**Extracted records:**
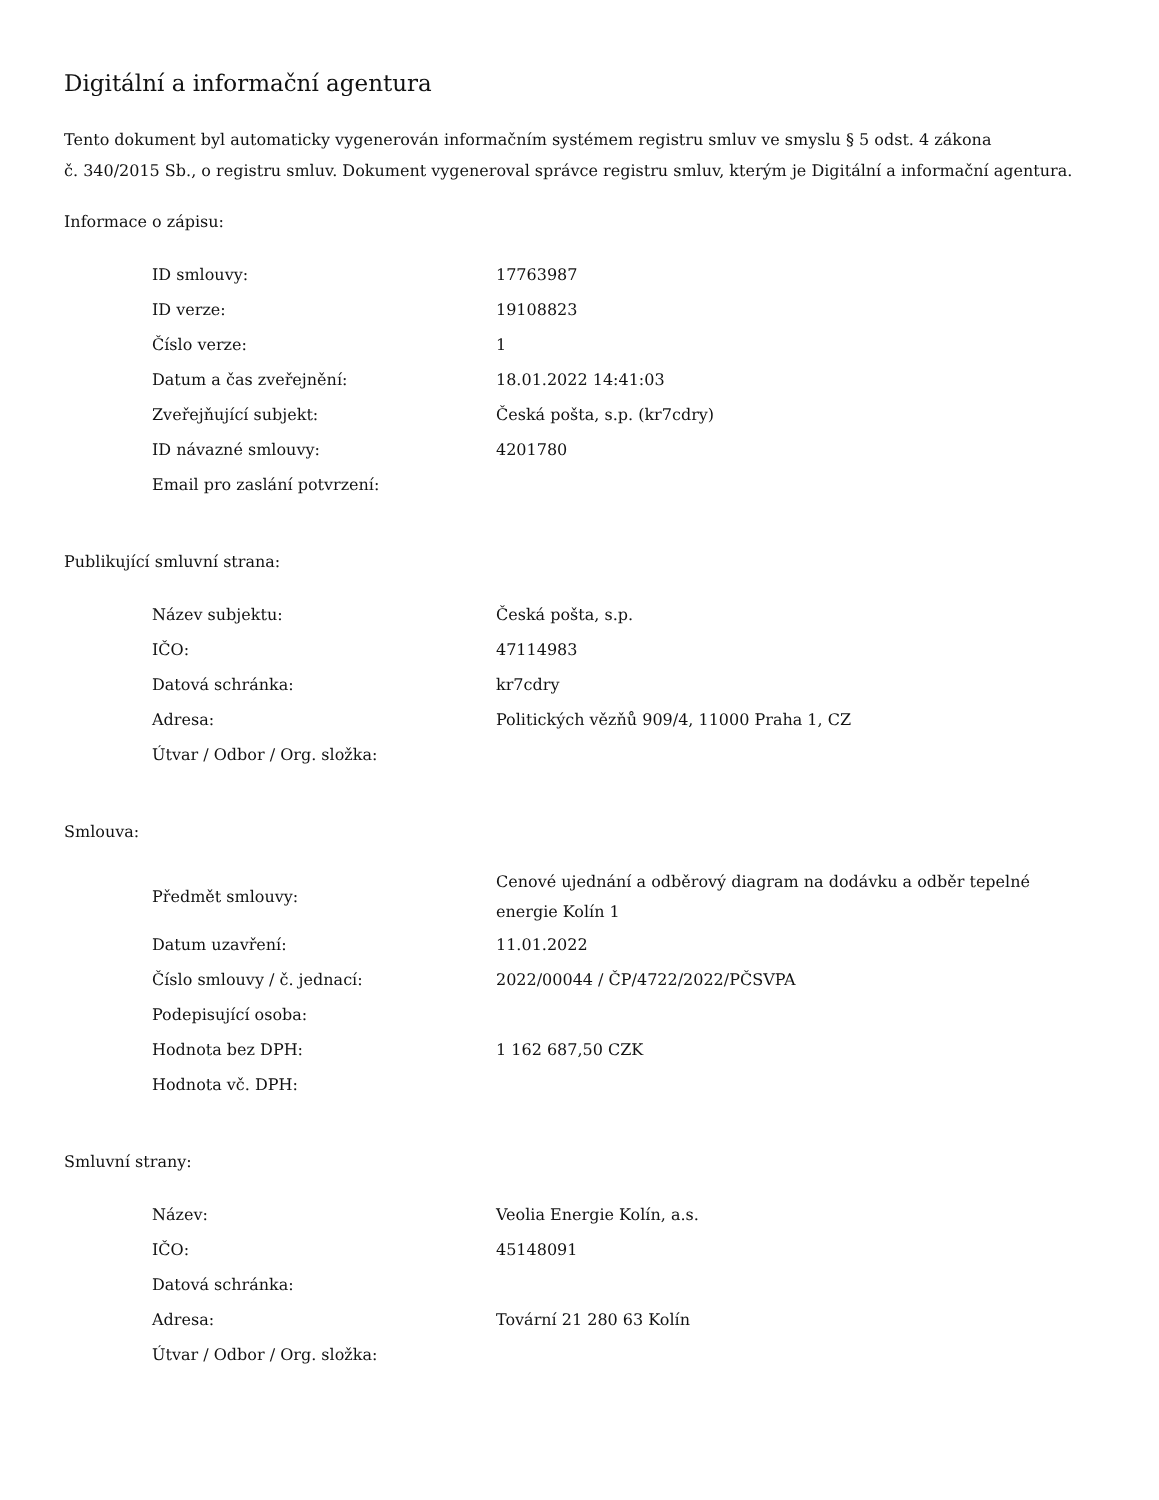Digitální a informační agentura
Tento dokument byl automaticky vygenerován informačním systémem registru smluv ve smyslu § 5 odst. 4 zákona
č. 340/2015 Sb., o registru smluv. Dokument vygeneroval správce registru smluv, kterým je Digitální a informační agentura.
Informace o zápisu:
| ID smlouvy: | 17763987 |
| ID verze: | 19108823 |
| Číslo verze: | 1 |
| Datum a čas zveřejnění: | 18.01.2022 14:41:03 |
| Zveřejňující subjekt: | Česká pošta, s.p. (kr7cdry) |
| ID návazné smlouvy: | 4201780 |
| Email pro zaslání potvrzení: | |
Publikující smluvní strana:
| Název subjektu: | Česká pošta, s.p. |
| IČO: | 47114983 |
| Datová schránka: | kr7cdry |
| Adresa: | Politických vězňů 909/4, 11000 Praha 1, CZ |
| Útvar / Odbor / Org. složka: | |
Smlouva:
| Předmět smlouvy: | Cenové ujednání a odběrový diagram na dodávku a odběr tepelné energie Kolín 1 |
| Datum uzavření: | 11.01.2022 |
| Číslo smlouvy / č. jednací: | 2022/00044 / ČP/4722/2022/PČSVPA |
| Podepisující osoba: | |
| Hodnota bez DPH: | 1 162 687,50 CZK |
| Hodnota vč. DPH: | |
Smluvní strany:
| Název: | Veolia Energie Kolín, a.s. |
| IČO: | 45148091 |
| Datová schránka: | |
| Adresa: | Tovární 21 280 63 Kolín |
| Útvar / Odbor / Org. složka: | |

==

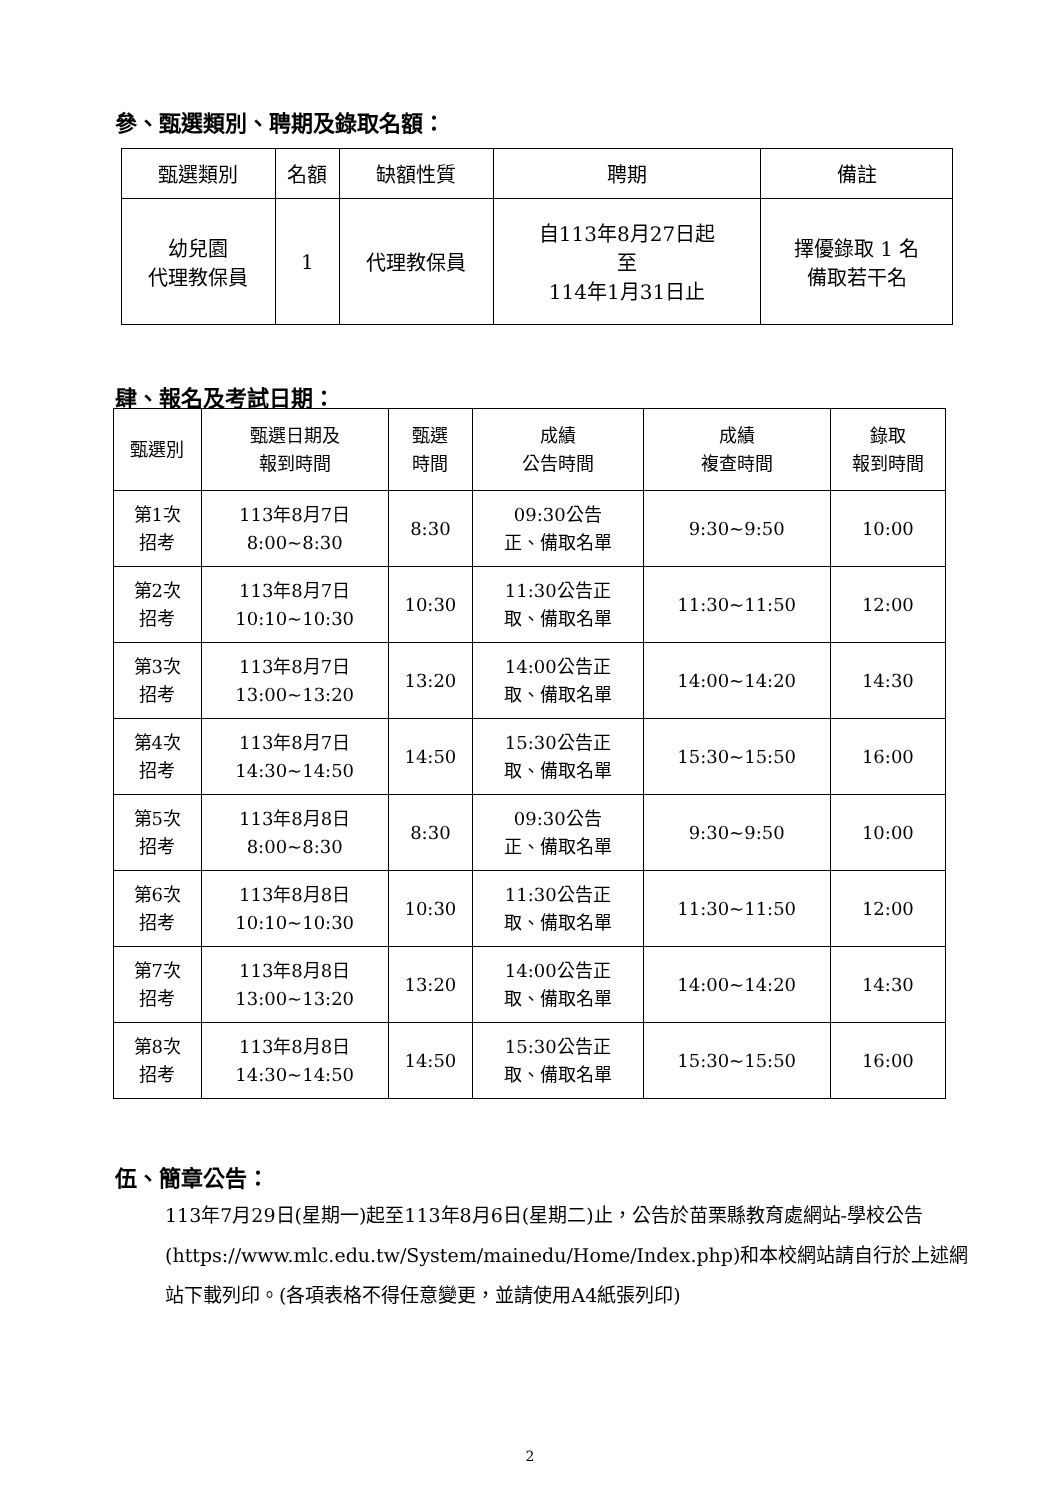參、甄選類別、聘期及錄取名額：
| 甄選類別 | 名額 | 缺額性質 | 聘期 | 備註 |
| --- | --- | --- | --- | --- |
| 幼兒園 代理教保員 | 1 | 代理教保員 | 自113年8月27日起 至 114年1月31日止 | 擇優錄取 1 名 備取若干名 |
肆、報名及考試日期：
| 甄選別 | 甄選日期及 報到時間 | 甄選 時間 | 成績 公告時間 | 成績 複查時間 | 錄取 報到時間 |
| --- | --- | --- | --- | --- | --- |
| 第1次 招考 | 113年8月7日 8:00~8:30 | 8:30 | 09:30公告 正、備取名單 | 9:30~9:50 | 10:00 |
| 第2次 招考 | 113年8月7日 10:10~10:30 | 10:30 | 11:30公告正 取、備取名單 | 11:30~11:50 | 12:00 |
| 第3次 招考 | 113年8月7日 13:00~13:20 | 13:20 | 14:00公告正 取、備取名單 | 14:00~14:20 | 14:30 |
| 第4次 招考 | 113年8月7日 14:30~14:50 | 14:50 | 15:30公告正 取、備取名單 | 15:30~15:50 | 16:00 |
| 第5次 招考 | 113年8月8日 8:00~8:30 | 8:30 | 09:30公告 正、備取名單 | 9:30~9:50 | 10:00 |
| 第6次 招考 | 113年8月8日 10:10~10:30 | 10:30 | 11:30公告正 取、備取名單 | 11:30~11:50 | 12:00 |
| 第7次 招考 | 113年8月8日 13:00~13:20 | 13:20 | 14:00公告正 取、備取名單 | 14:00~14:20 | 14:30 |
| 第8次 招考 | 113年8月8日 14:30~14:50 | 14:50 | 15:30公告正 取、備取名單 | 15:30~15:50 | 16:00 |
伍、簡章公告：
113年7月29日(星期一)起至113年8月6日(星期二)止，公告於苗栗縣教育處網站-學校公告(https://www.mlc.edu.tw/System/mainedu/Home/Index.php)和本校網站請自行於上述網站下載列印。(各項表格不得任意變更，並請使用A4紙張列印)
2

**What you should do:** Check the entries above for the word "Adresa" and copy every line where it turns up.

**Exercise solution:**
| Adresa: | Politických vězňů 909/4, 11000 Praha 1, CZ |
| Adresa: | Tovární 21 280 63 Kolín |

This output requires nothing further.